Stage V:  Acceptance – You wake up the next morning with one single burning desire; to put this puppy to bed!  You linger over breakfast trying to stall the inevitable.  Finally, you open the door to the studio.  You listen through the headset.  “Okay, not bad. . . ” You turn on the speakers.  “Maybe. Yeah, I kind of like that.  It’s good.”  You call in your best friend to listen.  They say it’s “GREAT!  THE BEST WORK YOU’VE EVER DONE!!”  At first you doubt their authenticity, but then, you decide to believe them.  Then you realize — “This is the best I can do for this moment..  It may not be perfect.  It may not even be exactly what I set out to write.  But I can rest easy knowing that I’ve given it my all.”  As the farmer said to Babe:  “That’ll do, pig.  That’ll do.”  All the rest is out of your hands.  You write the description, tags, and title and you upload.  You cross your fingers and let it go.  On to the next. . .

28 thoughts on “The Five Stages of Writing A Cue”

  1. You nailed it Robin.
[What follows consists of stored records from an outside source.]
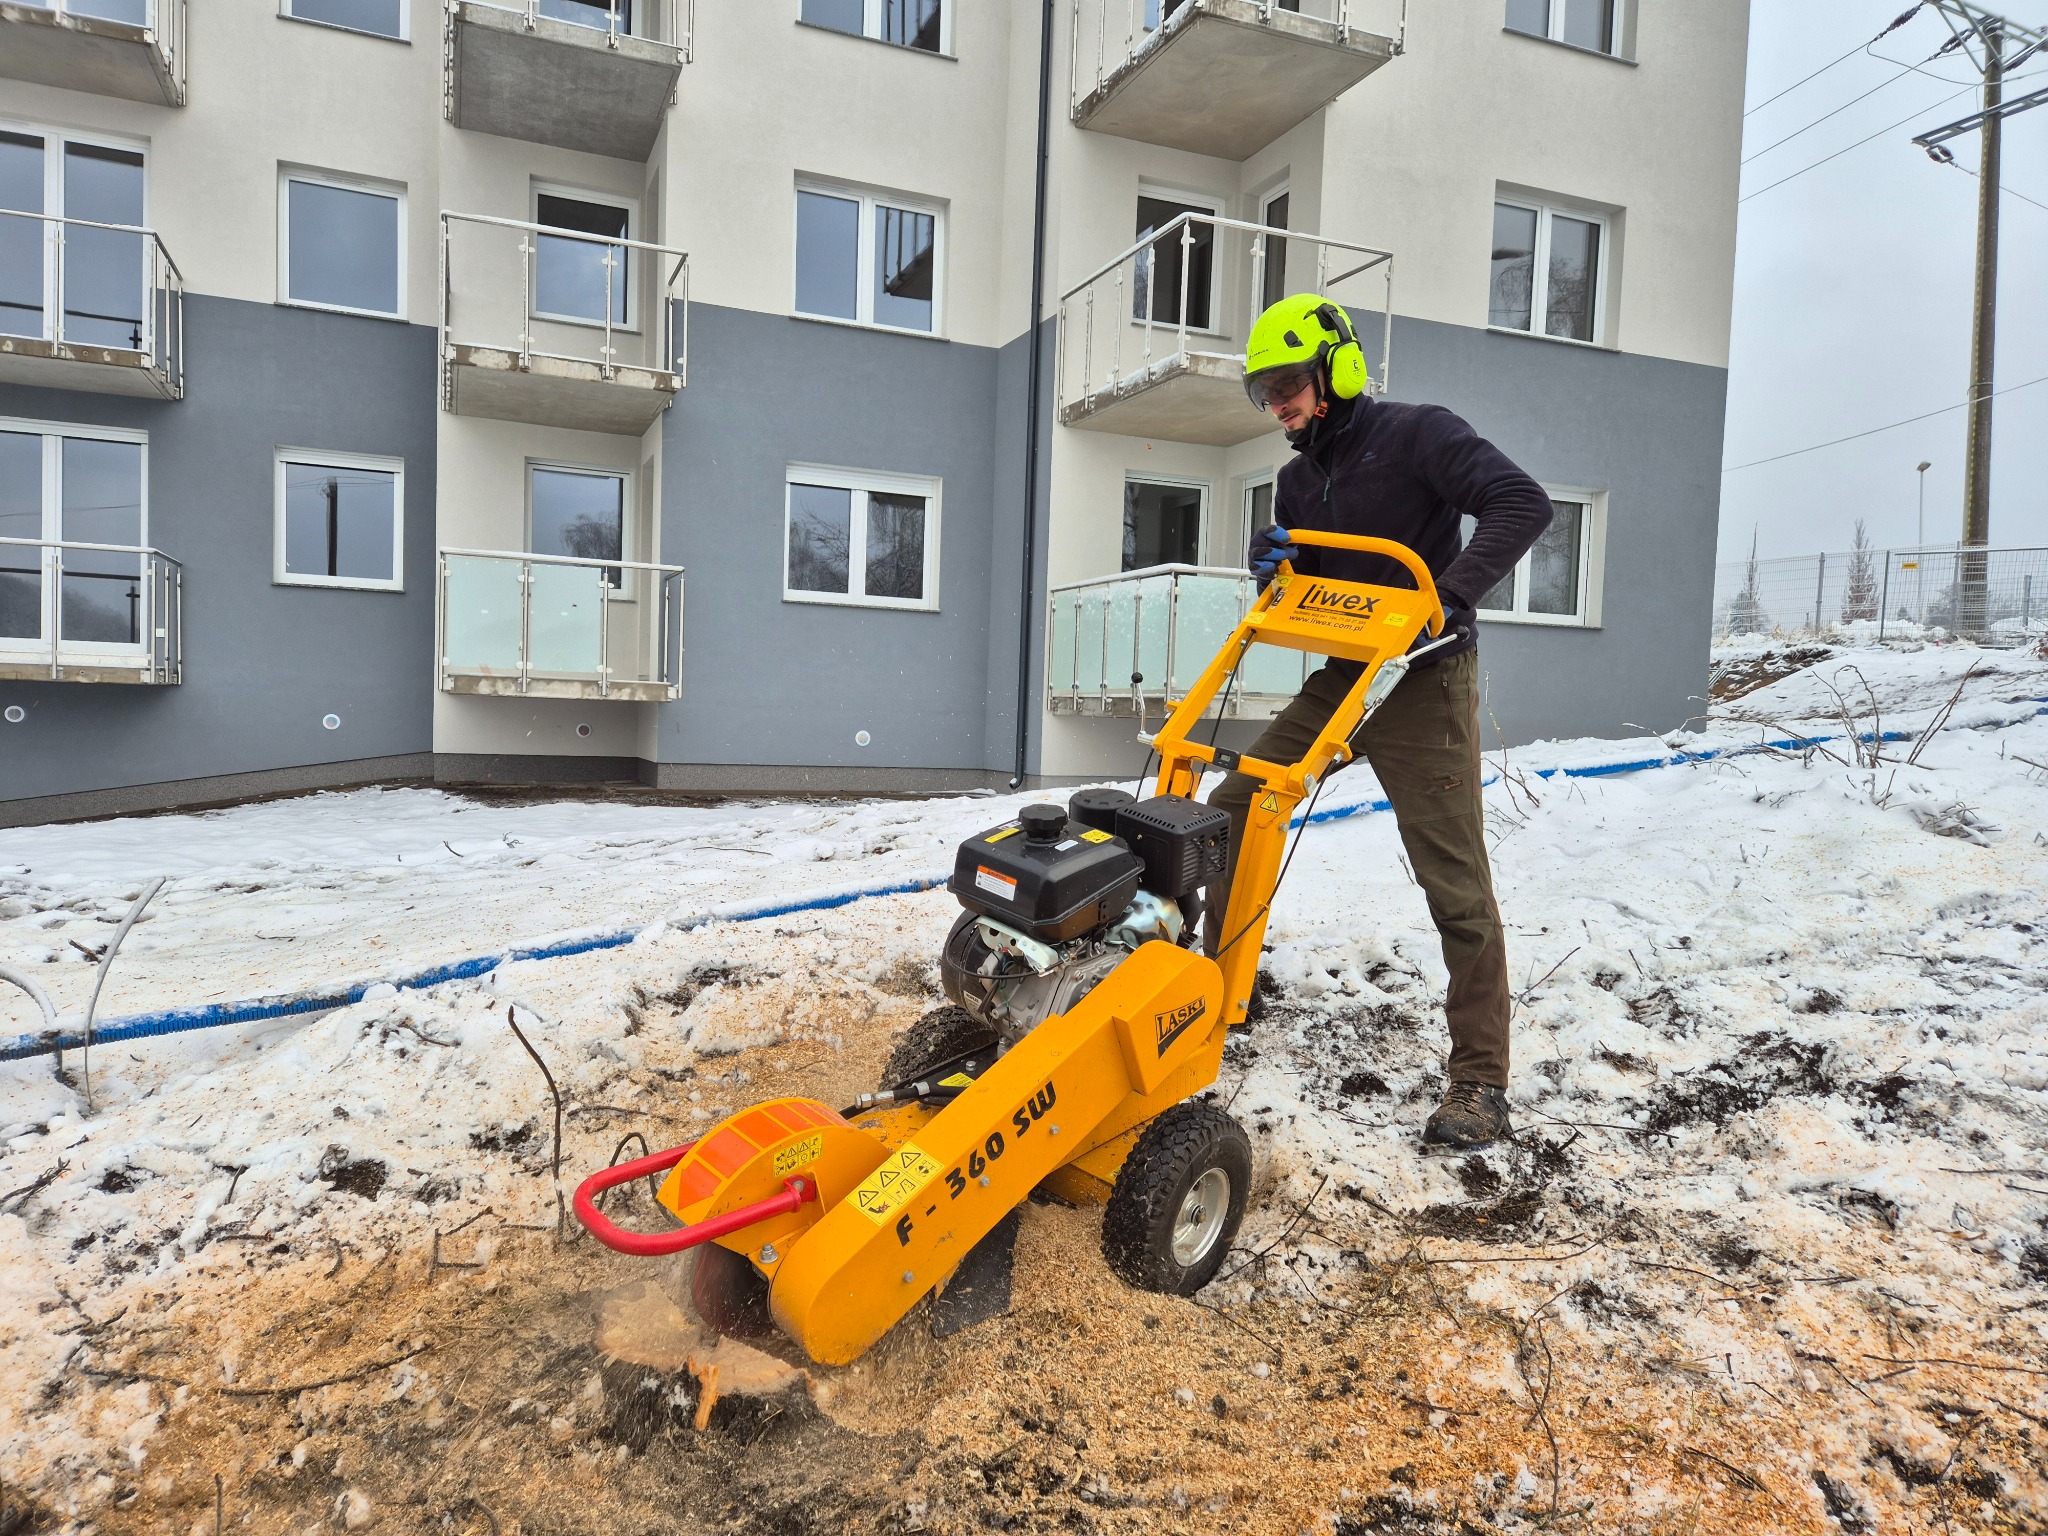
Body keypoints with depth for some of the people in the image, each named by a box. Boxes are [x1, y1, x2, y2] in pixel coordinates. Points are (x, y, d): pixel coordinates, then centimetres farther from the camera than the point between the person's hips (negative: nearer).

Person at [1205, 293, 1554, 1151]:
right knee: (1235, 809, 5)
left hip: (1423, 684, -7)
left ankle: (1481, 1080, -1)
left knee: (1455, 880, -9)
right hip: (1340, 678, 8)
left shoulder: (1418, 436, -10)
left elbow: (1521, 504, -20)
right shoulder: (1298, 479, 12)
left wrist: (1450, 596, -29)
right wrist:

Good read……You start out with optimism then doubt starts rearing it’s ugly head. That’s a sign you have to keep on going see it through. Doing your best is all you can do. Send it to it’s destination and start another.

    Reply
    • Thanks, Don — It’s just always been that way for me. A good sense of humor seems to get me through (most of the time!)